In order to make a myasthenia diagnosis, the doctor will need to review the patient's medical history, perform physical and neurological exams, and look for symptoms such as muscle weakness. Because muscle weakness can be a symptom of many other disorders, it can be difficult to properly diagnose myasthenia gravis -- a delay in diagnosis of one or two years is not uncommon. Tests that are used to confirm a myasthenia diagnosis include a blood test, edrophonium test, and nerve conduction study.
Weakness is a common symptom of many disorders, which is why myasthenia gravis is often misdiagnosed in people who experience mild weakness or in people whose weakness is restricted to only a few muscles. Therefore, a delay in diagnosis of one or two years is not unusual in cases of myasthenia gravis.
In order to diagnose myasthenia gravis, doctors will need to:
- Review the patient's medical history
- Review the patient's physical and neurological examinations
- Look for symptoms such as impairment of eye movements or muscle weakness.

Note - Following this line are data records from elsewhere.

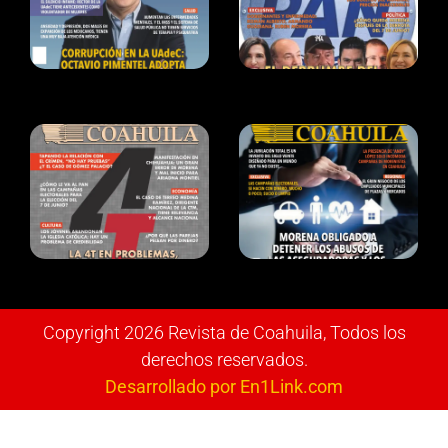
Copyright 2026 Revista de Coahuila, Todos los
derechos reservados.
Desarrollado por En1Link.com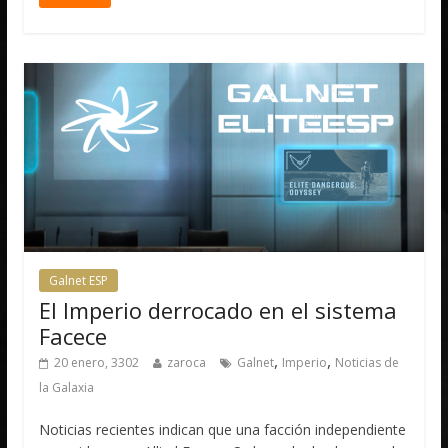
Galnet ESP
El Imperio derrocado en el sistema
Facece
,
,
20 enero, 3302
zaroca
Galnet
Imperio
Noticias de
la Galaxia
Noticias recientes indican que una facción independiente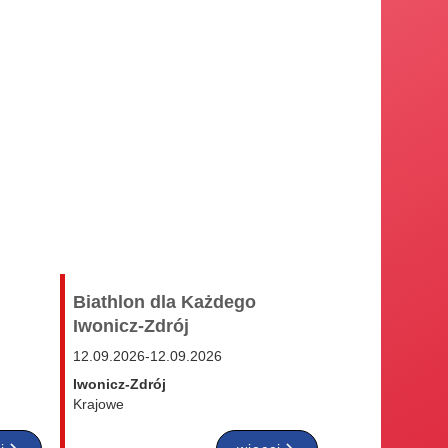
Biathlon dla Każdego
Iwonicz-Zdrój
12.09.2026
-
12.09.2026
Iwonicz-Zdrój
Krajowe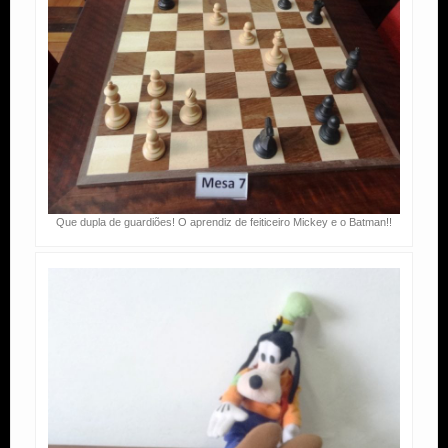
Que dupla de guardiões! O aprendiz de feiticeiro Mickey e o Batman!!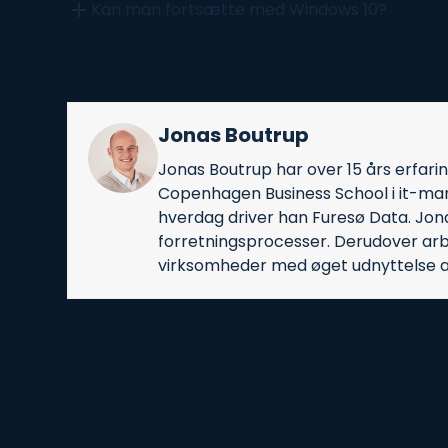
Kan man fortsætte med Windows 10?
Jonas Boutrup
Jonas Boutrup har over 15 års erfari
Copenhagen Business School i it-man
hverdag driver han Furesø Data. Jonas
forretningsprocesser. Derudover arb
virksomheder med øget udnyttelse af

Tests that are used to confirm a myasthenia diagnosis include:
- Blood test
- Edrophonium test
- Nerve conduction study
- Single fiber electromyography (EMG)
- Computed tomography (CT) scan
- Pulmonary function test (PFT).
A special blood test can detect the presence of immune molecules or acetylcholine receptor antibodies. Most patients with myasthenia gravis will have abnormally elevated levels of these antibodies. However, antibodies may not be detected in patients with only ocular forms of the disease.